Paul Ash, Sunday Times Daily | May 25, 2021
A 10-year prison term handed down to a local pangolin poacher last week has made the record books as the harshest sentence ever handed down to anyone trading in the critically endangered animal.
Orateng Mekwe, a South African citizen, received the sentence for trading in pangolins, while his accomplice, Jealous Rungano, a Zimbabwean citizen, was sentenced to three months’ imprisonment and deportation after serving time.
The case dates back to 2019 when members of the Cullinan Stock Theft & Endangered Species Unit, assisted by other police and the Green Scorpions, and members of the African Pangolin Working Group conducted a sting operation in which a pangolin was offered for sale to an undercover agent.
Two of the suspects were later released due to lack of evidence, said Prof Ray Jansen, chairperson and founder of the African Pangolin Working Group.
“It is a groundbreaking sentence that sets a precedent not only for SA but also for Africa,” he said.
According to the national Environmental Management Biodiversity Act, trafficking in endangered wildlife such as pangolins has a penalty of 10 years in jail or a R10m fine.
But this is the first time the jail term has been handed down, said Jansen.
The case involved the sale of a female pangolin that was badly dehydrated and malnourished. Despite emergency care at the Johannesburg Wildlife Veterinary Hospital, the pangolin died a few days after being rescued.
Jansen, who has been to court to argue for aggravation of sentence, said one of the keys to getting harsher sentences for poachers lay in educating the courts on the way forward.
Some 38 pangolins were known to have been poached during the pandemic as people looked for other ways to make money.
“The pandemic has had a real knock-on effect with poaching,” he said.
In 2017, 46 animals were recovered, said Jansen. He was concerned, however, that only a small number of traffickers were being caught and that it was difficult to estimate the size of the trade.
The sentence raised the question of the economic worth of pangolins, said Michael ’t Sas-Rolfes, a researcher with the Oxford Martin programme on wildlife trade.
“We need to ask what kind of crime is this,” he said. “If it is an economic crime then [the sentence] needs to be based on the value of whatever has been lost.”
He noted, however, that some people argued the crime was more than an economic crime because pangolins were sentient beings with feelings and interests.
The main difficulty was to determine just penalties for traffickers and poachers, said ’t Sas-Rolfes, adding there was a risk of a backlash if the required evidence to secure a conviction was lacking.

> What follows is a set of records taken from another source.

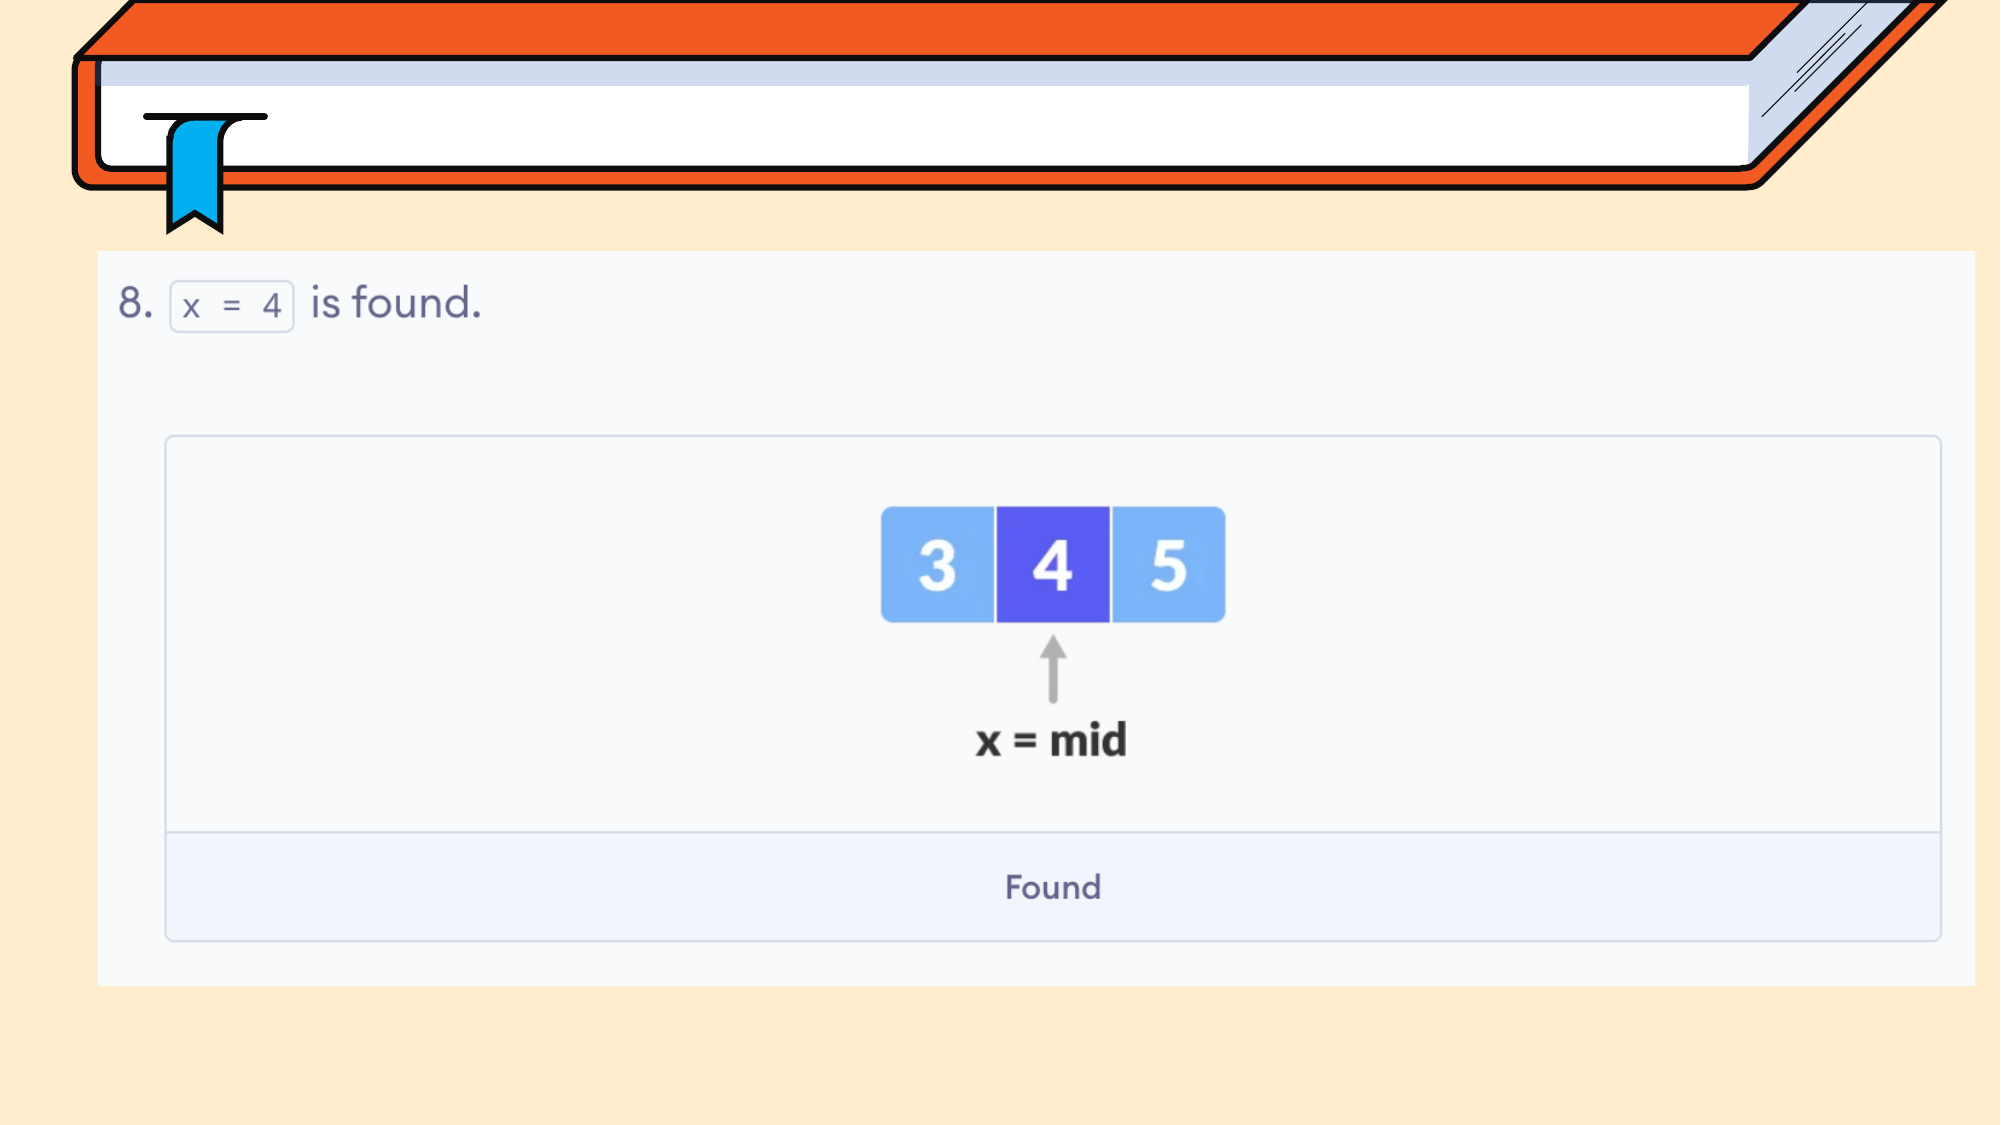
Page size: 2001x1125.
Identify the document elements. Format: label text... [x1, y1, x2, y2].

text_box [78, 246, 598, 401]
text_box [74, 0, 1944, 230]
picture [98, 251, 1975, 986]
text_box [1402, 246, 1919, 251]
text_box Binary Search [598, 245, 1402, 251]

“It’s a known fact that the more punishment for a crime, the better evidence the judge requires,” he said.
Jansen had had to apply for permission from the National Prosecuting Authority to set up the sting operation.

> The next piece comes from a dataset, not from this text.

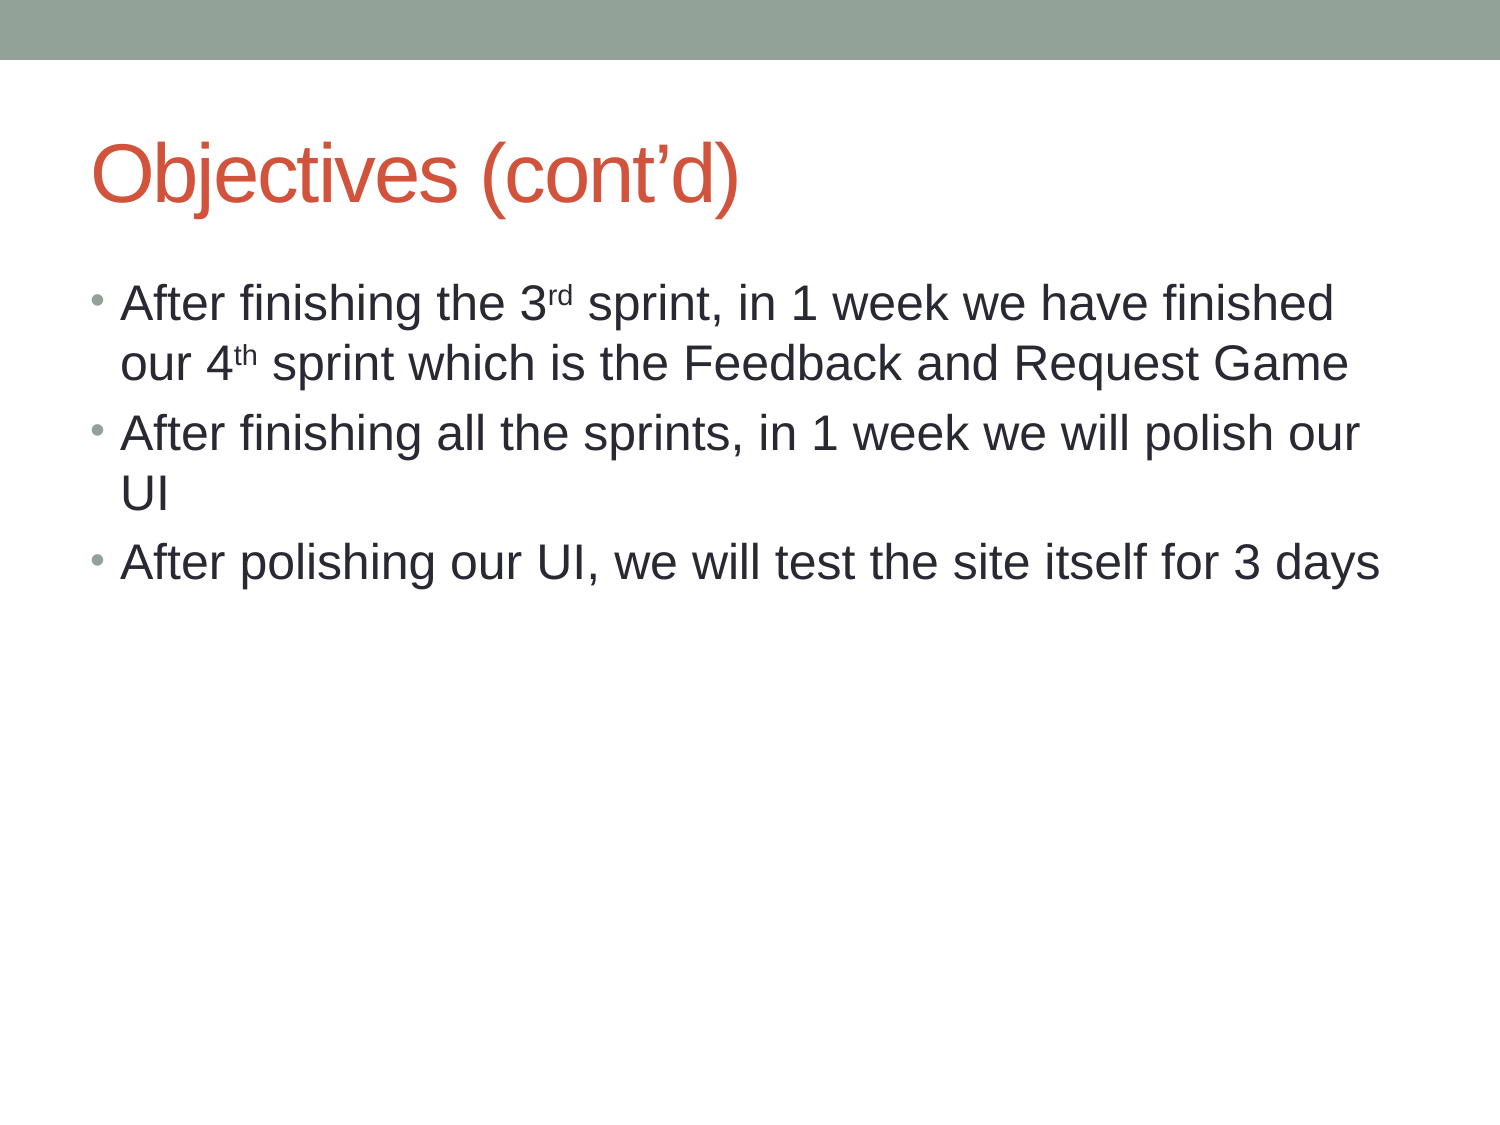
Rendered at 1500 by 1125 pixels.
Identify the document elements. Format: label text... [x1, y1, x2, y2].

list After finishing the 3rd sprint, in 1 week we have finished our 4th sprint which is the Feedback and Request Game After finishing all the sprints, in 1 week we will polish our UI After polishing our UI, we will test the site itself for 3 days [75, 262, 1425, 1063]
title Objectives (cont’d) [75, 87, 1425, 250]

“Otherwise [the cases] could get thrown out of court,” he said.
African pangolins are highly sought-after in traditional Chinese medicine, where their scales are used in an ingredient in dozens of remedies.
There are as many as 60 commercial remedies that include crushed pangolin scales in the ingredients, said Jansen.
“There are operations that manufacture the medicines on an industrial scale,” he said.
In an attempt to clamp down on the trade, the Chinese government recently raised the pangolin protection status from level two to one, the same as the iconic panda bear.
While Jansen praised Chinese officials for taking the “huge step”, he noted there is a loophole in that any patented medicine is not subject to the same restrictions.
Still, he was positive that the fight against pangolin poachers would succeed.
“If you look that whole pangolins have entered everybody’s living rooms [on TV] and see that 140 scientists are working on pangolins, that’s positive news.”